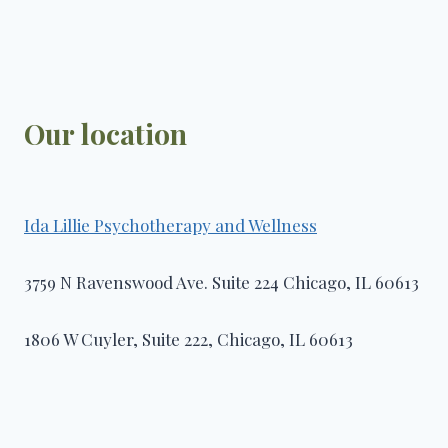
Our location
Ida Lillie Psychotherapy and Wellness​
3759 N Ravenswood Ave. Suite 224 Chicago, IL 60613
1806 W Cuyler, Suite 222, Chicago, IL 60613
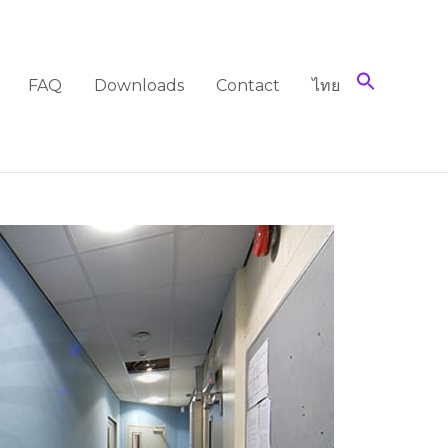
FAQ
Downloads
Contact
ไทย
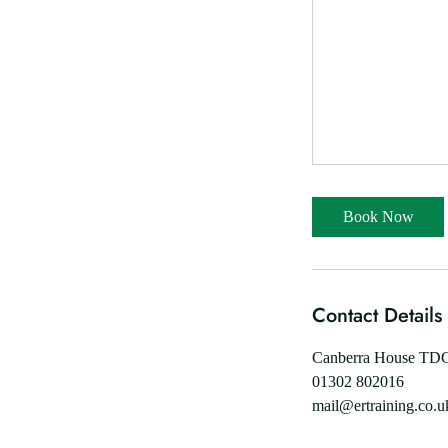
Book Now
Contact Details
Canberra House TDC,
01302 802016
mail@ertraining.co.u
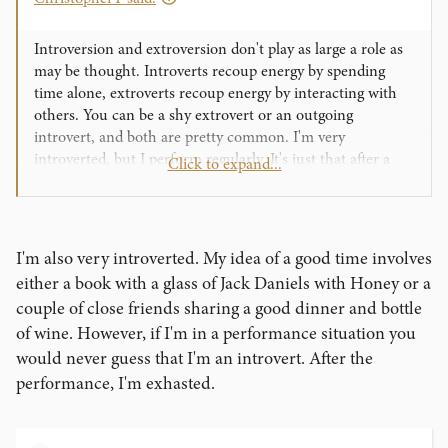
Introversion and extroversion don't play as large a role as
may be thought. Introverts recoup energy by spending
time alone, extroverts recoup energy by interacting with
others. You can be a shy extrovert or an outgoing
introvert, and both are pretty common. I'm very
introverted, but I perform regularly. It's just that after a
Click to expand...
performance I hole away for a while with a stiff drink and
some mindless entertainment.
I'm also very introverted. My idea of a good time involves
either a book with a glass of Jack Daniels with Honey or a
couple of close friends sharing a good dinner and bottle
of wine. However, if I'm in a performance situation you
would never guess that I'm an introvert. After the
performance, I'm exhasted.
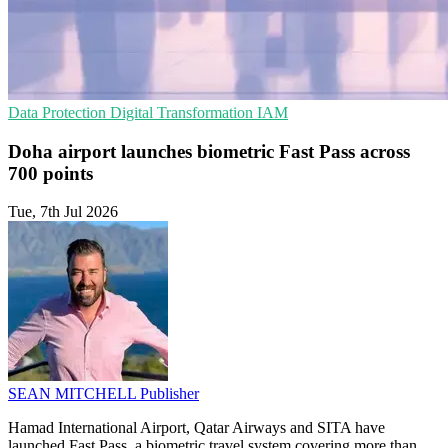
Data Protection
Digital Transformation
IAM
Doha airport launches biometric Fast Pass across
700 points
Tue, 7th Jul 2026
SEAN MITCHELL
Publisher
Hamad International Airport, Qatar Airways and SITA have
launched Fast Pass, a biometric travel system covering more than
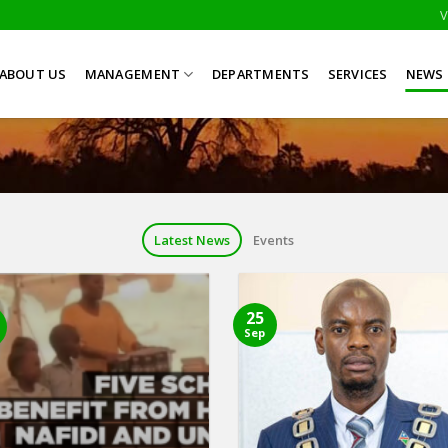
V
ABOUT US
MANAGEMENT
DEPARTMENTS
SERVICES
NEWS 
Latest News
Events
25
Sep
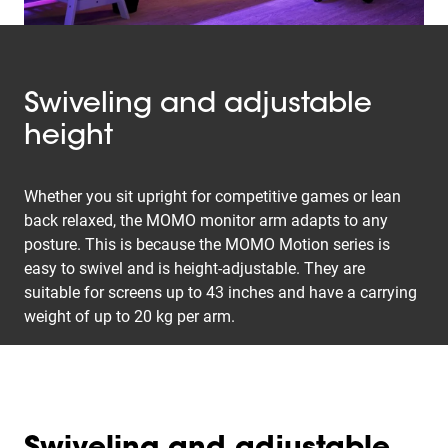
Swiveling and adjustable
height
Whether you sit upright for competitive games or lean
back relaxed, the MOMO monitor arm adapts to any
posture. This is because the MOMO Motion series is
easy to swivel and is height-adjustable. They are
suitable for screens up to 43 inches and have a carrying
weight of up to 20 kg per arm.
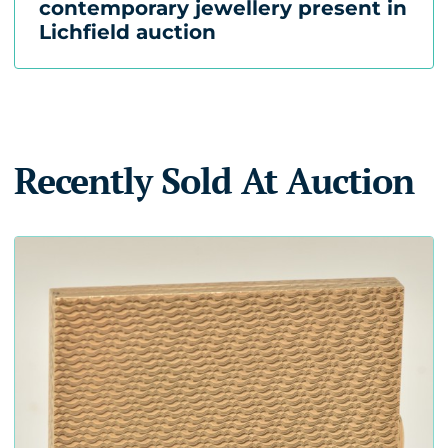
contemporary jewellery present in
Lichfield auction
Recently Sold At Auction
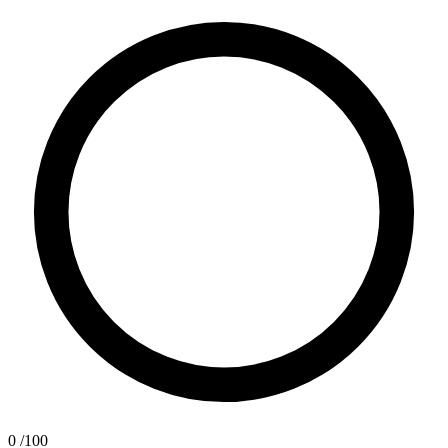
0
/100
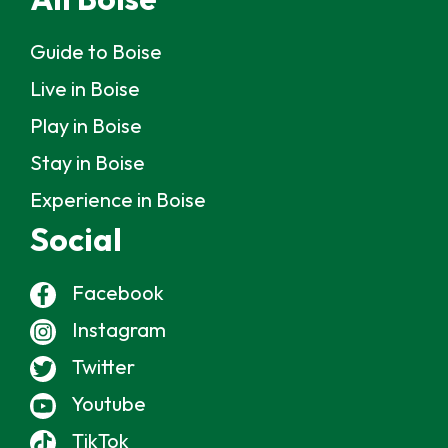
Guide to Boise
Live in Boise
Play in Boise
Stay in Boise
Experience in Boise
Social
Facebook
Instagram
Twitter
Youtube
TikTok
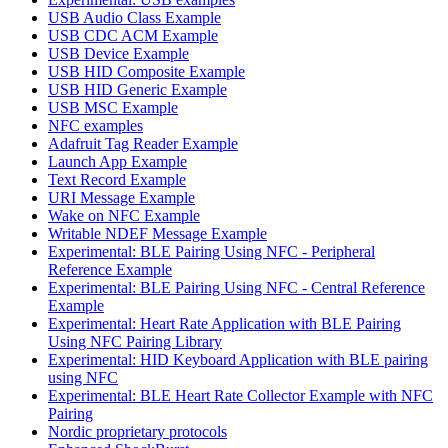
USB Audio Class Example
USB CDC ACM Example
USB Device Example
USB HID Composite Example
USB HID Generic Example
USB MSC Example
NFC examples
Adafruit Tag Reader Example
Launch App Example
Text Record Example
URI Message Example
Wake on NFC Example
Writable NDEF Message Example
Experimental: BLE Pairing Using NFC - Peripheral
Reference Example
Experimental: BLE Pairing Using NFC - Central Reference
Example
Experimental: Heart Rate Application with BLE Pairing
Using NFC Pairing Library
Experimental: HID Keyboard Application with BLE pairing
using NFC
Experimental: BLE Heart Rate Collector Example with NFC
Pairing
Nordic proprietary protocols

________________________

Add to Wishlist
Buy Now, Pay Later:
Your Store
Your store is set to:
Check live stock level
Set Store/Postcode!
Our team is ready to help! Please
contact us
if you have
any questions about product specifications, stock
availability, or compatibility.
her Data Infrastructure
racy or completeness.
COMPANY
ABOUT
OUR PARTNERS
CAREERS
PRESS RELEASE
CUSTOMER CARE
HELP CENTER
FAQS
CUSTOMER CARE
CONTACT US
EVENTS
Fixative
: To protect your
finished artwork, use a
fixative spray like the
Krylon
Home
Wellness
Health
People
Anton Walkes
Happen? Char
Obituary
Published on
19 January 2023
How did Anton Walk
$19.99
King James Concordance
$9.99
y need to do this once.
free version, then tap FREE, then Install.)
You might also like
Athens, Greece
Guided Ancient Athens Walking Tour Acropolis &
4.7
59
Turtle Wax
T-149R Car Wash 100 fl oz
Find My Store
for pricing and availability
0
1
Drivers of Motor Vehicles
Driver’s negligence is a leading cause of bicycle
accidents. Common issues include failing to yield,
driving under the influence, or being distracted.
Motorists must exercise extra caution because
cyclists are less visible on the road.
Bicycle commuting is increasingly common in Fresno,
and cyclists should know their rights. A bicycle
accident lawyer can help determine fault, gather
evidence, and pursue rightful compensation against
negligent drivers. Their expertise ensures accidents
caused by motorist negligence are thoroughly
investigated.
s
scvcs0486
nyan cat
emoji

________________________

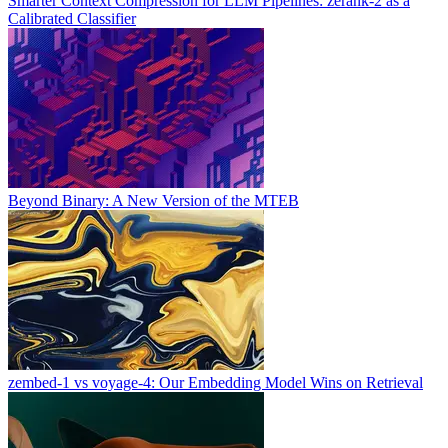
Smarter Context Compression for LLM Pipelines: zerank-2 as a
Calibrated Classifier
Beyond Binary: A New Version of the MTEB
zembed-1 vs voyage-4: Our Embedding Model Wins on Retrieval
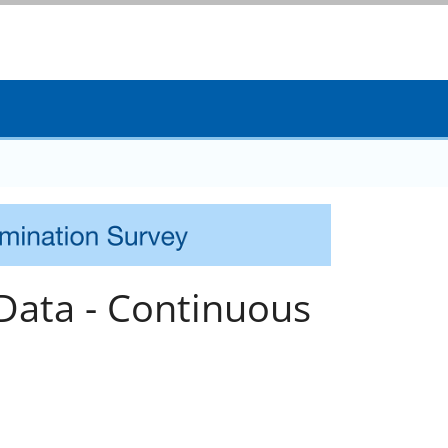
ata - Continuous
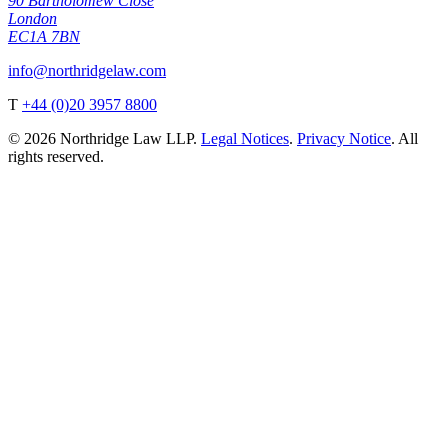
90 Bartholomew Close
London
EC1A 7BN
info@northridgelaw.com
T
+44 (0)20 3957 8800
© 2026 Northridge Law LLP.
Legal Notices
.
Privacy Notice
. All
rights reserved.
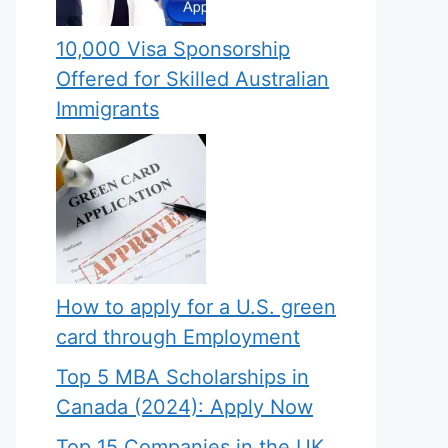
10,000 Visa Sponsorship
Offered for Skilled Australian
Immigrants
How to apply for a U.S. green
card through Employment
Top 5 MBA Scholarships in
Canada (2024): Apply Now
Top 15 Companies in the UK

________________________

Instruction ->
Reproduce the lines from the one with "Guide to Boise" up to and including the one with "Nordic proprietary protocols", swapping "Experimental" for "Beta" everywhere and leaving all else unchanged. Omit the picture markers from your answer.

Solution to this problem ->
Guide to Boise
Live in Boise
Play in Boise
Stay in Boise
Experience in Boise
Social
Facebook
Instagram
Twitter
Youtube
TikTok
USB Audio Class Example
USB CDC ACM Example
USB Device Example
USB HID Composite Example
USB HID Generic Example
USB MSC Example
NFC examples
Adafruit Tag Reader Example
Launch App Example
Text Record Example
URI Message Example
Wake on NFC Example
Writable NDEF Message Example
Beta: BLE Pairing Using NFC - Peripheral
Reference Example
Beta: BLE Pairing Using NFC - Central Reference
Example
Beta: Heart Rate Application with BLE Pairing
Using NFC Pairing Library
Beta: HID Keyboard Application with BLE pairing
using NFC
Beta: BLE Heart Rate Collector Example with NFC
Pairing
Nordic proprietary protocols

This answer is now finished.